Posted: Fri Nov 04, 2005 7:21 am
by TJ
You could use a simple regular expression:

Code: Select all

$subject = "the quick BROWN FOX \t 012345 $ \r\nthis is the next line";
echo preg_replace('/[^\x20-\x7F]/','', $subject);
What this does is replace all characters that don't match the range 0x20 - 0x7F (32 - 127).

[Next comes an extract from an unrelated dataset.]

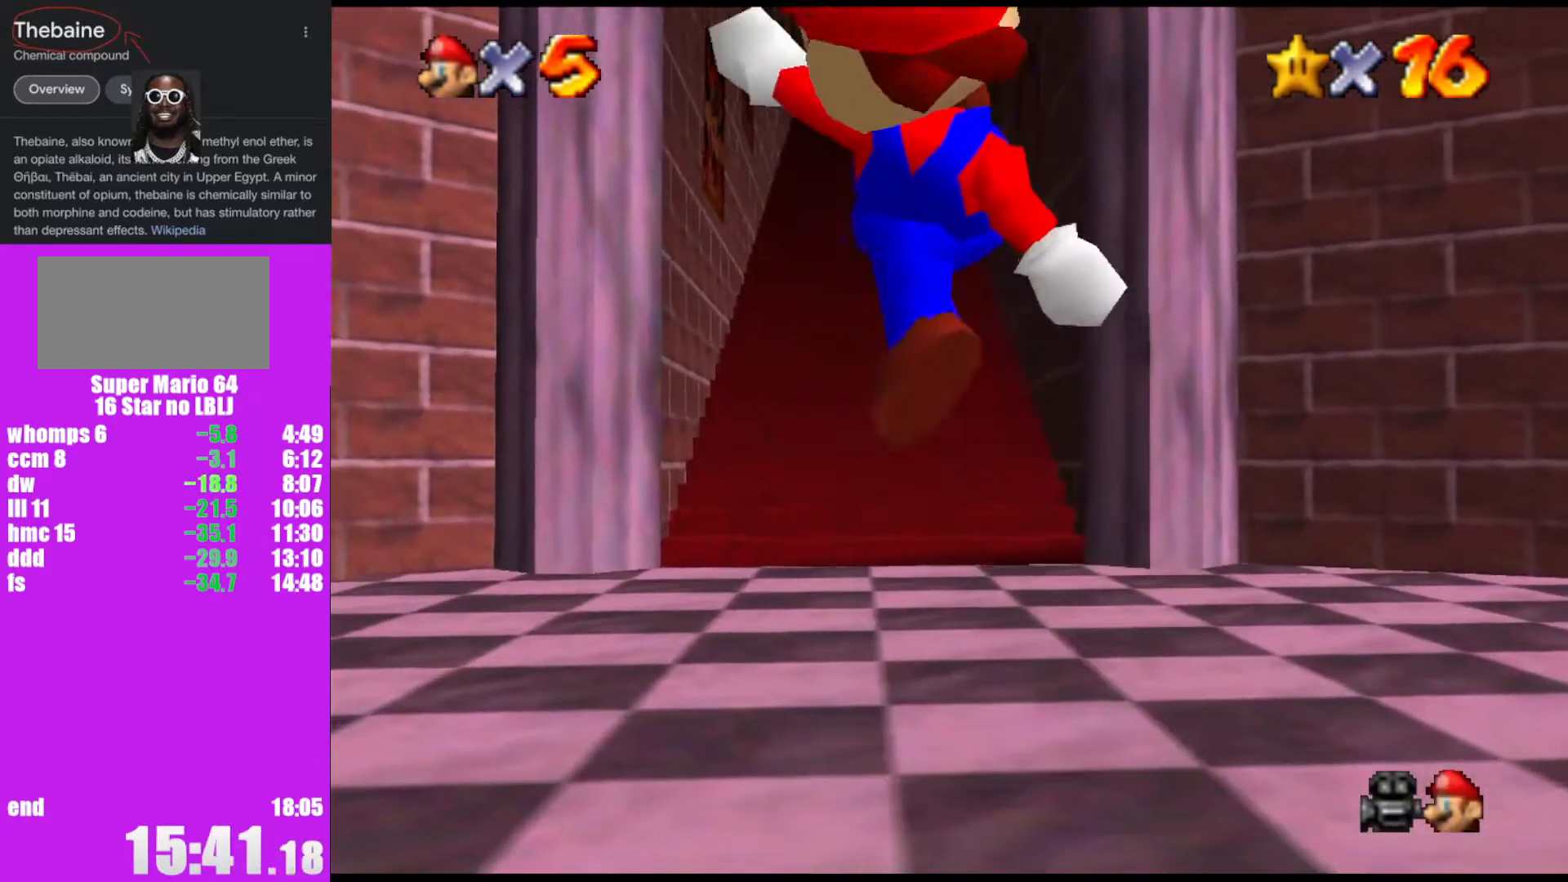
{"buttons": [], "left_stick": "up", "events": [[300, "B", "down"], [433, "B", "up"], [467, "A", "up"]]}
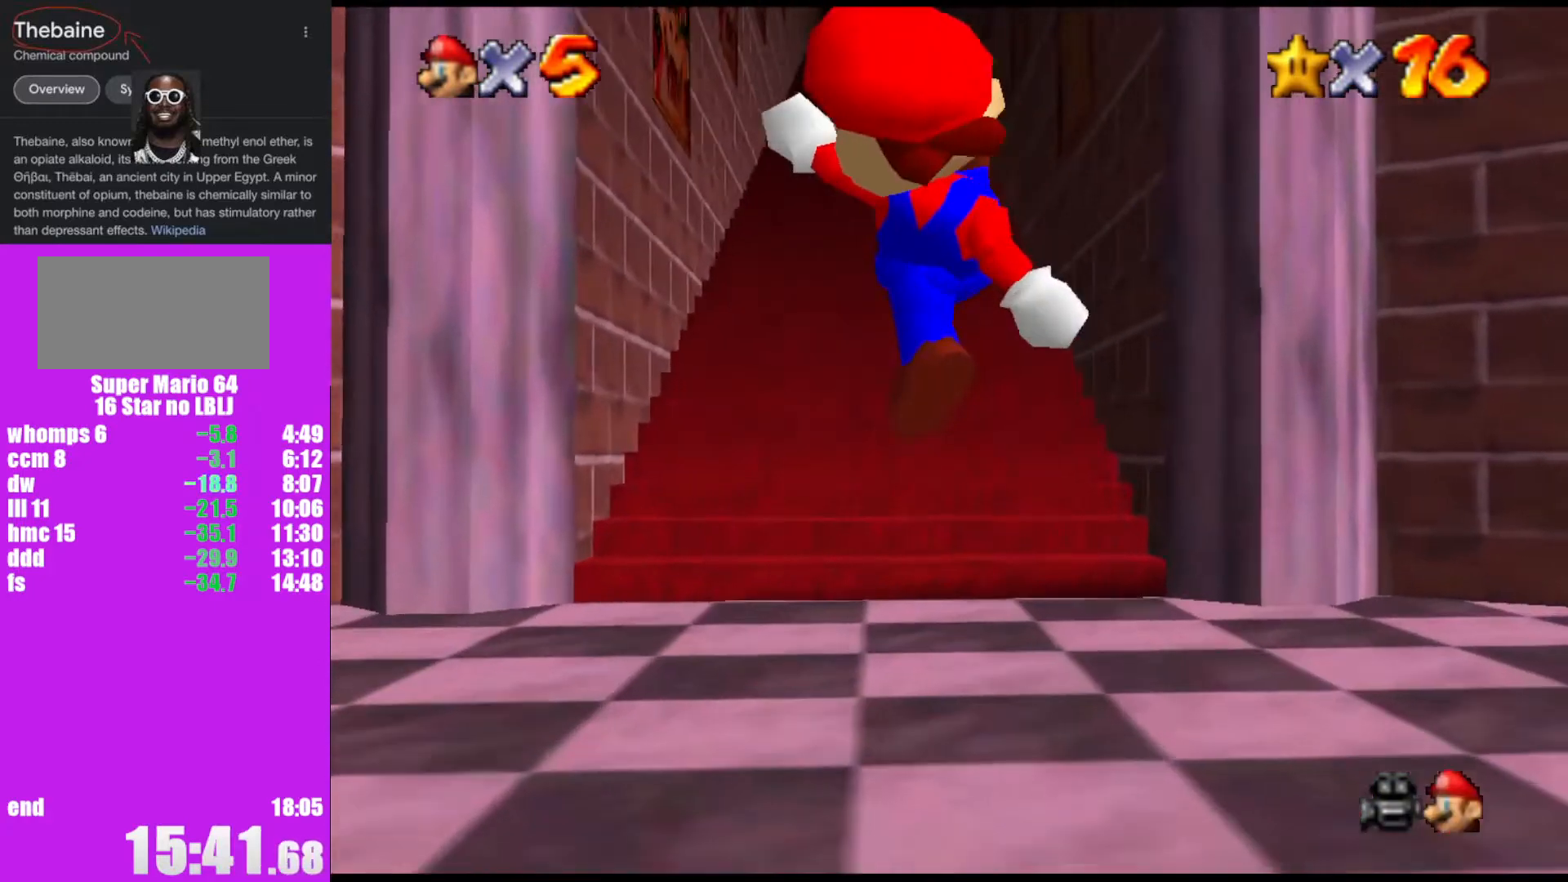
{"buttons": [], "left_stick": "up", "events": [[367, "R1", "down"], [467, "R1", "up"]]}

Posted: Fri Nov 04, 2005 8:59 am
by Weirdan
TJ wrote: What this does is replace all characters that don't match the range 0x20 - 0x7F (32 - 127).
preg_replace is not mb safe unless /u modifier is used and input string is in UTF-8 encoding

here's more info: http://us2.php.net/manual/en/reference. ... .php#58409

below should work as well

Posted: Fri Nov 04, 2005 10:13 am
by wtf

Code: Select all

$bad = array("b", "a", "d");

$where = str_replace($bad, "", $where);

Re: below should work as well

Posted: Fri Nov 04, 2005 10:35 am
by Chris Corbyn
wtf wrote:

Code: Select all

$bad = array("b", "a", "d");

$where = str_replace($bad, "", $where);
?????

Posted: Fri Nov 04, 2005 10:46 am
by yum-jelly
without the mb_ type functions!

Code: Select all

$str = ''; // string to strip...

$new = '';

for ( $i = 0; $i < strlen ( $str ); $i++ )
{
	$a = ord ( ( $b = substr ( $str, $i, 1 ) ) );

	if ( $a >= 128 )
	{
		$i++;
	}
	else if ( $a >= 32 )
	{
		$new .= $b;
	}
}

echo $new;
::EDIT::

made it not repeat code


yj